Source passage:
# Weight of a Pen



## Jim in Oakville (Jul 19, 2007)

Hi,

In recent times I have become quite focused on making pens with solid ends.  I love the ablity to create and develop my own pen designs, the freedom is a very exciting option on making stock kits.

One characteristic that I have noticed right from the start has been the decreased weight of the solid end pen, namely the loss of the hardware has removed some of the "feel" weight from the pens.  I have also noticed that some FP makers state the weight of their pens and I am getting the feeling there is a "Lighter The Better" detail I have been ignoring.

I have liked the feel of a pen with some weight in it and I am working with a friend with a metal lathe to make weights that will fit inside a pen tube to add weight.  

With this in mind do others who look at weight as a characteritic feel that adding weight to a solid end pen is a positive or negative feature?[?]


----------



## LEAP (Jul 19, 2007)

Jim, 
I noticed a while ago that weight in a pen seems to be almost a gender thing. the ladies tend pick up a larger pen and comment on the weight as heavy. While more men talk about it being balanced or solid feeling as if more weight makes it a "better" pen.


----------



## Jerryconn (Jul 19, 2007)

I would think that the balance of a pen would be more important than the weight.. to a point...  Meaning I believe that when a pen is "top heavy" it would cause more fatigue than a pen that has a "balanced" feel of the same weight.  I also think that weight is a personal preference thing and the balance would, to some degree depend on where the user grips the pen when using it.  My $.02 worth


----------



## RussFairfield (Jul 19, 2007)

My thoughts on weight and balance in a fountain pen. Remember these are my opinions only, and probably more than you want to know. 

A fountain pen is different from a ballpoint in how we write with it. The fountain pen should be used without having to press the point into the paper to make a line. The weight of the pen should be enough to make the line, and all we are doing is gliding it across the surface of the paper to shape the line of ink and lifting it to break the line of ink between words.  This is different from writing with a ballpoint where pressure is required to roll the ball and leave a trail of ink. Most people who have been born into this ballpoint pen world will have to learn the totally different penmanship and lighter touch of the fountain pen.

Extracted information:
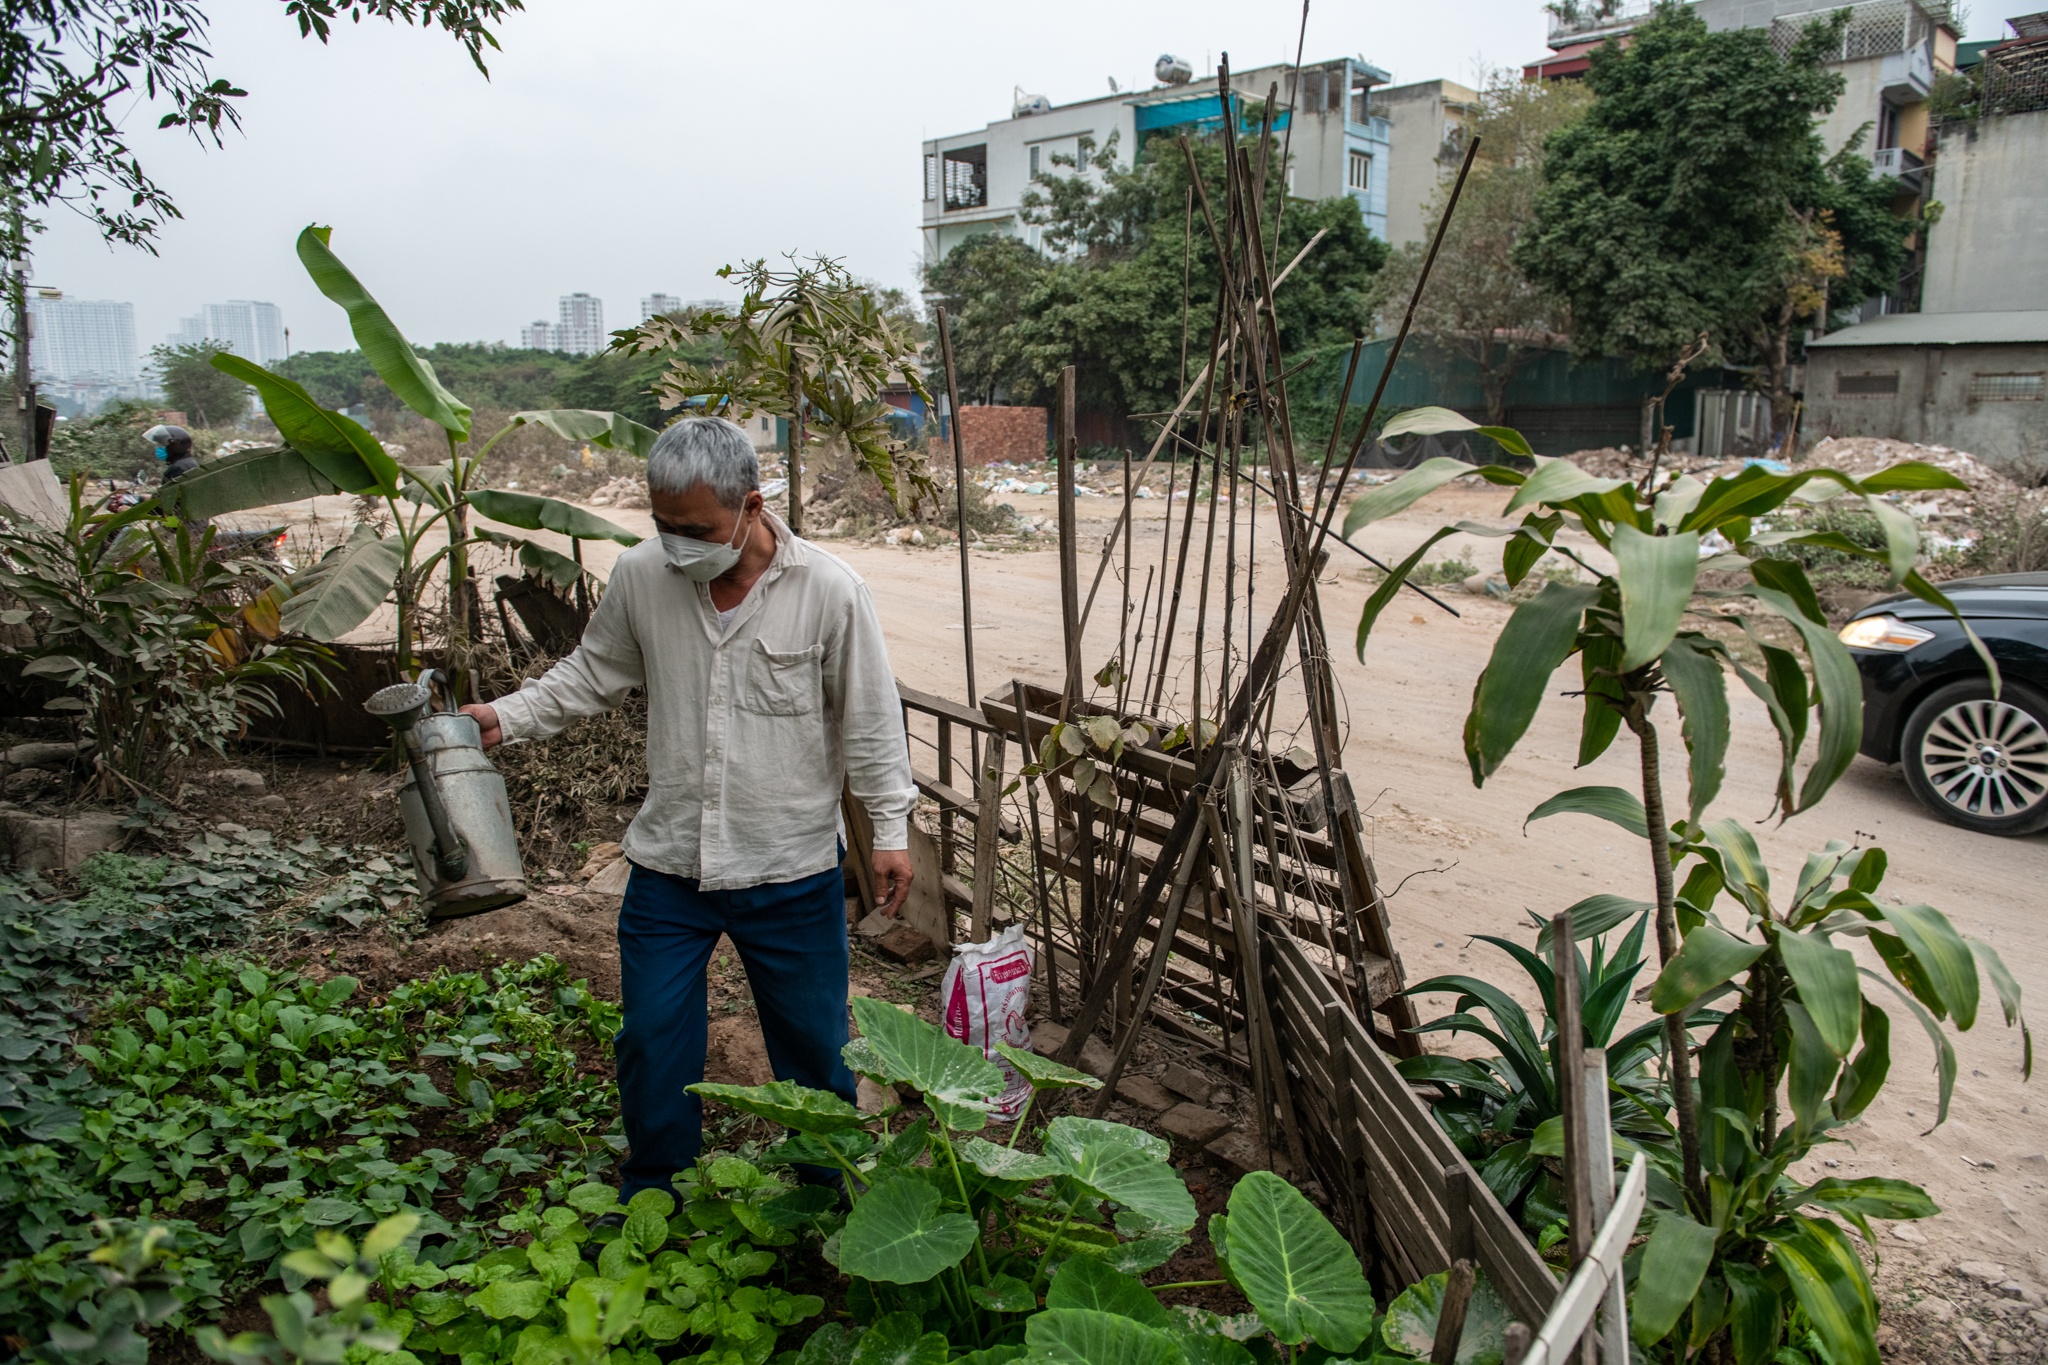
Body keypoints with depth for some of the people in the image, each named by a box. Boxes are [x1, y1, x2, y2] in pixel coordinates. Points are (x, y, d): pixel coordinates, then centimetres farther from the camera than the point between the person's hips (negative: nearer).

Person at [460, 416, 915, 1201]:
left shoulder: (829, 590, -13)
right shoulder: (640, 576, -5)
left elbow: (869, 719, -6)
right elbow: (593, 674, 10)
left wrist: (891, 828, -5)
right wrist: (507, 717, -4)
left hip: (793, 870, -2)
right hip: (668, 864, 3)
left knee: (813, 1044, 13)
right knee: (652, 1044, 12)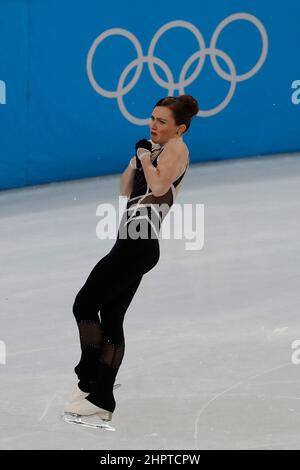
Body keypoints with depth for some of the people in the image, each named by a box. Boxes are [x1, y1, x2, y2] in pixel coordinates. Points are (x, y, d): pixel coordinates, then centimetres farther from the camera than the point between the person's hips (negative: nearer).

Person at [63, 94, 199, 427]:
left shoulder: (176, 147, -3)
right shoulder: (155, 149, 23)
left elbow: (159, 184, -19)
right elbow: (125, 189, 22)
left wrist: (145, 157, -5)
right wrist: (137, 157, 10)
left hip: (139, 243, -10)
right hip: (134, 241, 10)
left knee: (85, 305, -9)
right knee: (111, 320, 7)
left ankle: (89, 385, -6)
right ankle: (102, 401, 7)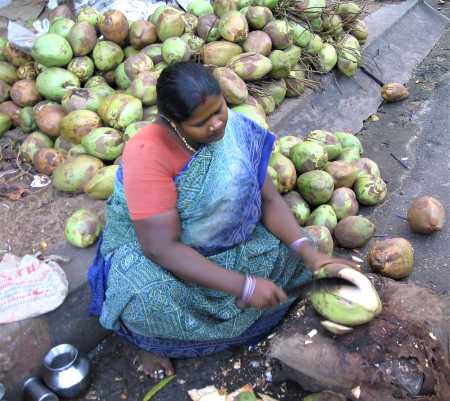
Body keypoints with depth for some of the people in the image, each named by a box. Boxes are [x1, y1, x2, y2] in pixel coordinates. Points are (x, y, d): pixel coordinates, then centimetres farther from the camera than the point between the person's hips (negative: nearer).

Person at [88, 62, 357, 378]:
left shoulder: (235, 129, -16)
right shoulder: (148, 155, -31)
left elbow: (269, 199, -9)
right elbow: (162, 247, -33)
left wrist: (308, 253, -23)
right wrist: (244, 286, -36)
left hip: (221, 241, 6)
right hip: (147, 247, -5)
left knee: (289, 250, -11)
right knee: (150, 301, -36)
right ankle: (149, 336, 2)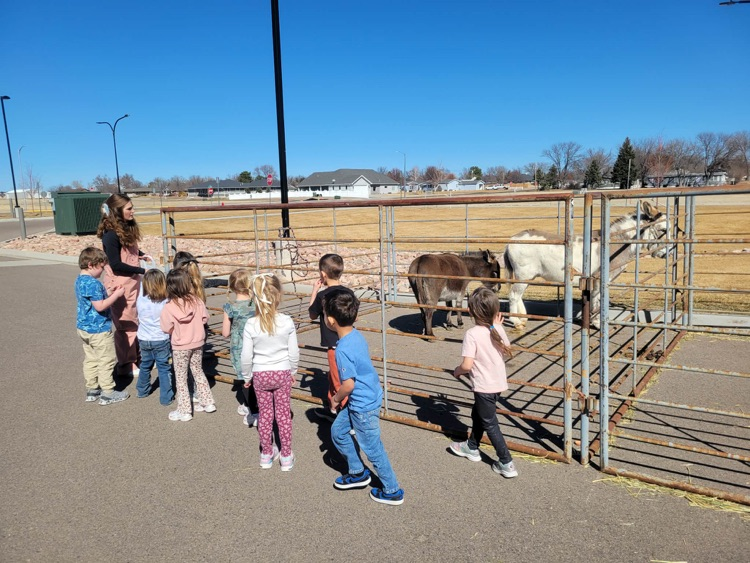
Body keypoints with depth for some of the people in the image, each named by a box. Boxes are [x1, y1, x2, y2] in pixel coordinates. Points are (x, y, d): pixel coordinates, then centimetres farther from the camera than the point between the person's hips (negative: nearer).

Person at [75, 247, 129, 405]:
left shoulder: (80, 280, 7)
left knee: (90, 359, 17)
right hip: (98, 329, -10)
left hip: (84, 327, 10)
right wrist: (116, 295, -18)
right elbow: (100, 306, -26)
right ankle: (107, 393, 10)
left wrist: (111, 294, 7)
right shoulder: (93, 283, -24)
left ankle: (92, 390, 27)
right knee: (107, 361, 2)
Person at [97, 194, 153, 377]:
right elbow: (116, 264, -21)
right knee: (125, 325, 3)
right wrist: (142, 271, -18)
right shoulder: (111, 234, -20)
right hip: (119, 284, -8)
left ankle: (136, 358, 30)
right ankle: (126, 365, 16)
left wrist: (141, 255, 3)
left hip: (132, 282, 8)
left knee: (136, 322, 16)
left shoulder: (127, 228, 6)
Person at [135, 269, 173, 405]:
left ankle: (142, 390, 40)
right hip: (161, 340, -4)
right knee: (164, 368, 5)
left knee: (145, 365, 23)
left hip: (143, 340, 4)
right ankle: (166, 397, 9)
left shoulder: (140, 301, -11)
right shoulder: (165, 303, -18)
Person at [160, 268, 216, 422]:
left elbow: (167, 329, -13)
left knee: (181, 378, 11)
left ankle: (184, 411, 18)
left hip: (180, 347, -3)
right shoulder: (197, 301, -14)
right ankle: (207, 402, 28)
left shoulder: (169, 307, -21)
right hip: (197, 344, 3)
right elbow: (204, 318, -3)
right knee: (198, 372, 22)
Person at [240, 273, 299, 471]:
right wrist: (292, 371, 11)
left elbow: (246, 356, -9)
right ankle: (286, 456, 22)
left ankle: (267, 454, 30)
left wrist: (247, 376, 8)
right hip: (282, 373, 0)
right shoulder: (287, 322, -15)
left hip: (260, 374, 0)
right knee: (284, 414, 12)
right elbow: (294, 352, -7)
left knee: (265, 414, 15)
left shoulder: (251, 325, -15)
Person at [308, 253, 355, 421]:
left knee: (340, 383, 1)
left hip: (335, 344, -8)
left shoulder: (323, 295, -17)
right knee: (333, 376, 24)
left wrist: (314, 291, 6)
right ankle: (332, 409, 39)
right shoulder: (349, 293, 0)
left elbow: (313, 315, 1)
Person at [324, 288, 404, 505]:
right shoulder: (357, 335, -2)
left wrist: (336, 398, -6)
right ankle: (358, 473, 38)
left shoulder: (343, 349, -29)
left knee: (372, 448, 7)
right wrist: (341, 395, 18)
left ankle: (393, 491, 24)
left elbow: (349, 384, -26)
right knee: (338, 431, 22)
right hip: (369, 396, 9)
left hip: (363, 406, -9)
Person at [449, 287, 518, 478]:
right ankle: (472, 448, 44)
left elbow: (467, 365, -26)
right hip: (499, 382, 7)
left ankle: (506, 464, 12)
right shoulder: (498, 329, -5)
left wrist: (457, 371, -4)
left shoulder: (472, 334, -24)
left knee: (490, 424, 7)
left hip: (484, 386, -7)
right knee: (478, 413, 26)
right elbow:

What you need to do: Quote the pen-weight forum thread between "# Weight of" and "making stock kits.", inclusive. The data shown here was drawn from a separate source.

Task answer:
# Weight of a Pen



## Jim in Oakville (Jul 19, 2007)

Hi,

In recent times I have become quite focused on making pens with solid ends.  I love the ablity to create and develop my own pen designs, the freedom is a very exciting option on making stock kits.